- **Alıştırma Seti**:
[1] Karar metnine göre davacının müvekkilinin icra takibi nedeniyle ihtirazi kayıtla ödemek zorunda kaldığı tutarı yazın.
[2] Karar metnini kaldığı yerden alıp sürdürün.

- **Metin Parçası**:
::::::::::

3. Hukuk Dairesi 2015/19165 E. , 2017/8008 K.
"İçtihat Metni"MAHKEMESİ :ASLİYE HUKUK MAHKEMESİ
Taraflar arasındaki asıl istirdat ve birleşen itirazın iptali davasının mahkemece yapılan yargılaması sonucunda, asıl davanın kısmen kabulüne ve birleşen dava yönünden karar verilmesine yer olmadığına yönelik olarak verilen hükmün, süresi içinde davalı- birleşen davacı vekili tarafından temyiz edilmesi üzerine; temyiz dilekçesinin kabulüne karar verildikten sonra, dosya içerisindeki kağıtlar okunup gereği düşünüldü:
Y A R G I T A Y K A R A R I
Davacı; müvekkilinin ....adresindeki dükkanını 01/03/2007 tarihinde ...... Temiz"e kiraya verdiğini, kiracının elektrik aboneliğini üzerine aldığını, işyerinin daha sonra ...... Temiz ile aynı sektörde çalışan ... Şür isimli işletmeciye 10/06/2008 tarihinde kiraya verildiğini, bu kiracının borcundan dolayı elektriğin kesildiğini, bu arada kira alacaklarını alamayan müvekkilinin 11/02/2009 tarihinde iş yerinin vergi levhasını kendi adına çıkarttığını, kiracısı ... Şür ile sözlü ortaklık anlaşması yaptıklarını, elektriğin kesildiği 13/07/2009 tarihinden sonra ... Şür"ün müvekkilini yüzüstü bırakıp kaçtığını, müvekkilinin işe başlama tarihi olan 11/02/2009 tarihinden sonraki elektrik tüketiminden sorumlu olduğunu, müvekkiline elektrik borcu bulunduğu gerekçesi ile Karşıyaka 4. İcra Müdürlüğünün 2009/6395 esas sayılı dosya ile icra takibine başlanıldığını, müvekkilinin bu takip nedeniyle ihtirazi kayıtla 50.050,00 TL ödemek zorunda kaldığını belirterek 50.050,00 TL"nin davalıdan alınarak müvekkiline verilmesine karar verilmesini talep ve dava etmiştir.

::::::::::

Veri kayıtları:
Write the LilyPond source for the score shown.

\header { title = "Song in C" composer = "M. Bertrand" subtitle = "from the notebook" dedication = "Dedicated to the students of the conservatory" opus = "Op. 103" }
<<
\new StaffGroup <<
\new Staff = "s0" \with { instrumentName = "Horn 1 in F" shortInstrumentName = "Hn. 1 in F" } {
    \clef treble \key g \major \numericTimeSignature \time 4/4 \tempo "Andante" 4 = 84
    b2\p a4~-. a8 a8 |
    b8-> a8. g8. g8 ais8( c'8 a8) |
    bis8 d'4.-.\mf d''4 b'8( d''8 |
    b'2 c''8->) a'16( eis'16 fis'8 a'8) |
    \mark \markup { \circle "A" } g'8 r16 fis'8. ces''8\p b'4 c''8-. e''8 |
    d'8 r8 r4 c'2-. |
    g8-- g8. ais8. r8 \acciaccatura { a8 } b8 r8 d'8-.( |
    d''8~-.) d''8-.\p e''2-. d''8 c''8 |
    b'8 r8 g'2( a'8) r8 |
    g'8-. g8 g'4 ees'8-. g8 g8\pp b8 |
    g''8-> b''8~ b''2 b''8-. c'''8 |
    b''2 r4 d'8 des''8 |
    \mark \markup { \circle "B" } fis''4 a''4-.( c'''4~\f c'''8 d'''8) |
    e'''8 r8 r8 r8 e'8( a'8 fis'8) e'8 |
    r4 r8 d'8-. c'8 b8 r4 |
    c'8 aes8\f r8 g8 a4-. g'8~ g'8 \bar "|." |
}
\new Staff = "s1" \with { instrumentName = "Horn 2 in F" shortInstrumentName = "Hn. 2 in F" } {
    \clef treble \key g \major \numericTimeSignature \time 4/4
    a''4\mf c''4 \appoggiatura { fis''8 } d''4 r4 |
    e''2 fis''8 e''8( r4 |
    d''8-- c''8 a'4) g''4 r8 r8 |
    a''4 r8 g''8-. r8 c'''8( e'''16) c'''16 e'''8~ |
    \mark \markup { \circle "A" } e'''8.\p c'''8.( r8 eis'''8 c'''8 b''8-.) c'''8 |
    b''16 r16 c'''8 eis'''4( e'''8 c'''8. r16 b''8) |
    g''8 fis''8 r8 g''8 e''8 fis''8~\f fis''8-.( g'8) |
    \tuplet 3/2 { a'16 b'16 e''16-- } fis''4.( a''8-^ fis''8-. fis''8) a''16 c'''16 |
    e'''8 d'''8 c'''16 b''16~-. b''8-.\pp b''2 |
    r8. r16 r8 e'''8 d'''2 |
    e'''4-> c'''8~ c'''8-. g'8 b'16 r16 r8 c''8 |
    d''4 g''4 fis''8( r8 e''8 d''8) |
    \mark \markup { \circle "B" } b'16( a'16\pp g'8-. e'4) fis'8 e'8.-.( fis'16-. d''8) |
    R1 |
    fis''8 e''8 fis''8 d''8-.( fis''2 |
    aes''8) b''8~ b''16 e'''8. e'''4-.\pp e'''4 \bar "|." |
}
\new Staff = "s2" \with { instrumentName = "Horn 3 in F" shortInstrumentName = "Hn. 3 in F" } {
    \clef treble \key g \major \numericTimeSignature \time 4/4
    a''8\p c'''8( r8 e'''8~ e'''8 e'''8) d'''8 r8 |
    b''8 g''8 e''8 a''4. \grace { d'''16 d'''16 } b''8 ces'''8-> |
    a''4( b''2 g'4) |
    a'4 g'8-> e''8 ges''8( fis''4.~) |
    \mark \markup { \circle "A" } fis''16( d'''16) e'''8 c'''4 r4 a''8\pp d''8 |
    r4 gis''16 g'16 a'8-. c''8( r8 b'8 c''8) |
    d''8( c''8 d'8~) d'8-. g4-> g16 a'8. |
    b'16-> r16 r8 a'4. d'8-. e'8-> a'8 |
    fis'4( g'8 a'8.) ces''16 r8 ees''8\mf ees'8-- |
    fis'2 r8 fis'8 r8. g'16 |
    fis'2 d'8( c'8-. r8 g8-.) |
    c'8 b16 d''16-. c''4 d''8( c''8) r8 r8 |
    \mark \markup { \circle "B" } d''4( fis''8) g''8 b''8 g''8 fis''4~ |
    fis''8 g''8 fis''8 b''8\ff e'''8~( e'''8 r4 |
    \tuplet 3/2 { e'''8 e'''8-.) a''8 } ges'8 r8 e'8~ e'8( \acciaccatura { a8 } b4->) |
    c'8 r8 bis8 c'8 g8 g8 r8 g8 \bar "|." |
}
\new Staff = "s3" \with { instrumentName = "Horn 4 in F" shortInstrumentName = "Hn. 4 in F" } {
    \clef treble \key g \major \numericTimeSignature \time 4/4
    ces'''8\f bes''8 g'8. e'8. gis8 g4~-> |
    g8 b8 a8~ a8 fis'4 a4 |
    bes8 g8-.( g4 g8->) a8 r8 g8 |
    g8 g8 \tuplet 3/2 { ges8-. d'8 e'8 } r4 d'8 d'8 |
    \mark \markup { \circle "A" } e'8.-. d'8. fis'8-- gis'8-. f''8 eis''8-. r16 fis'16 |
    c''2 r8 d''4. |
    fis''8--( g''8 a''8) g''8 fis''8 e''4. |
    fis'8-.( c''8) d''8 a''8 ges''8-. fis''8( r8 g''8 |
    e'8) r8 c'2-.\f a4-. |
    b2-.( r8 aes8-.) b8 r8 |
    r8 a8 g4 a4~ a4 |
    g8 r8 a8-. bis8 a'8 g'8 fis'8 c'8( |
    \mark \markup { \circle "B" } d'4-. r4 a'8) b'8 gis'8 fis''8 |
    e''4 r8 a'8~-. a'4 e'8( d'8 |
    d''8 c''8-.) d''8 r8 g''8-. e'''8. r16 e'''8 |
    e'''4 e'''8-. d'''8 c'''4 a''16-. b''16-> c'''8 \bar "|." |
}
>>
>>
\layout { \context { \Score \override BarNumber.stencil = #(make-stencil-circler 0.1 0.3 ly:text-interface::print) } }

::::::::::

- **Yazılı Cevaplar**:
[1] 50.050,00 TL

[2]
Davalı ...Ş. vekili; davanın reddine karar verilmesini talep etmiştir.
Birleşen Karşıyaka 2. Asliye Hukuk Mahkemesinin 2009/551 esas sayılı dosyasında davacı ...Ş. vekili; mülkiyeti davalıya ait olan Bahriye Üçok Bulvarı 4/D no.lu iş yerinin enerji borcundan dolayı Karşıyaka 4. İcra Müdürlüğünün 2009/6395 sayılı dosyası ile icra takibi başlattıklarını, davalının takibe itiraz ettiğini ileri sürerek itirazın iptaline ve % 40 icra inkar tazminatının davalıdan tahsiline karar verilmesini talep ve dava etmiştir.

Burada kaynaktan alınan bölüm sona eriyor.